# Problem details:
For this exercise, retype all the data exactly and exclude every image.

# Task inputs:
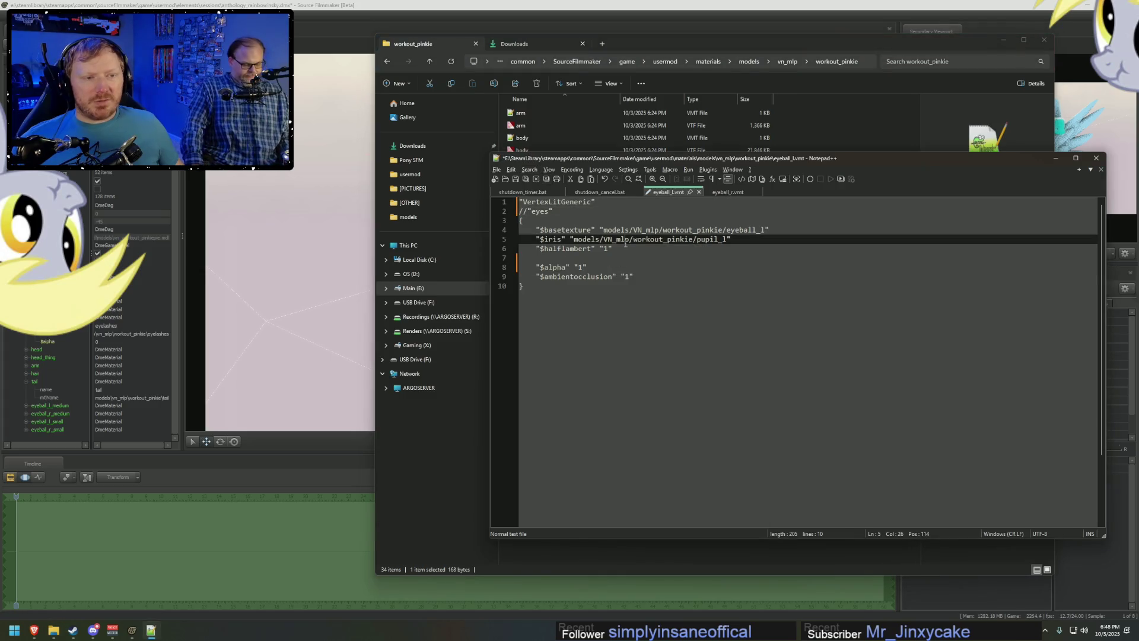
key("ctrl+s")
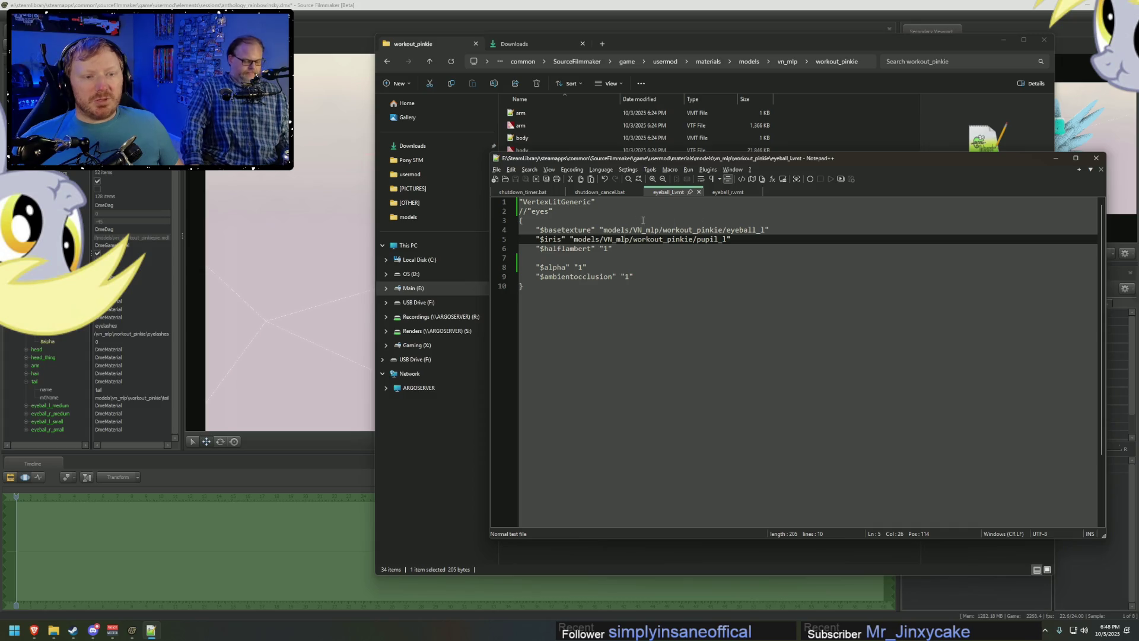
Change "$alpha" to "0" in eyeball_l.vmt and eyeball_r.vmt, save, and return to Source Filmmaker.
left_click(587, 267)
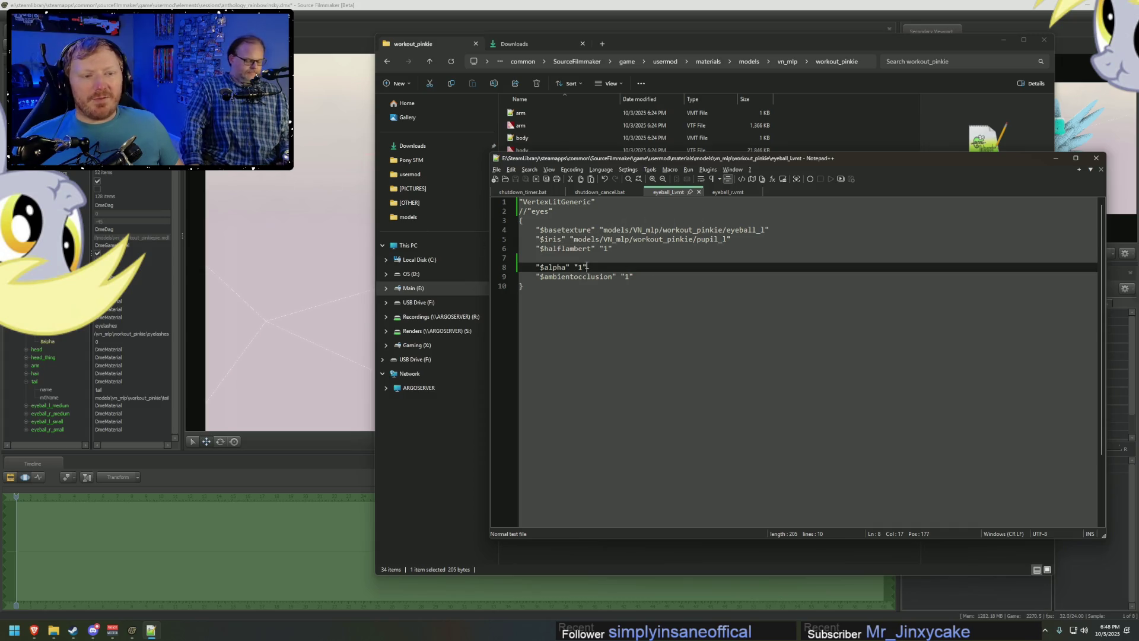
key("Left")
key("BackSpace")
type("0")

# Expected answer:
key("ctrl+s")
Change "$alpha" to "0" in eyeball_l.vmt and eyeball_r.vmt, save, and return to Source Filmmaker.
left_click(587, 267)
key("Left")
key("BackSpace")
type("0")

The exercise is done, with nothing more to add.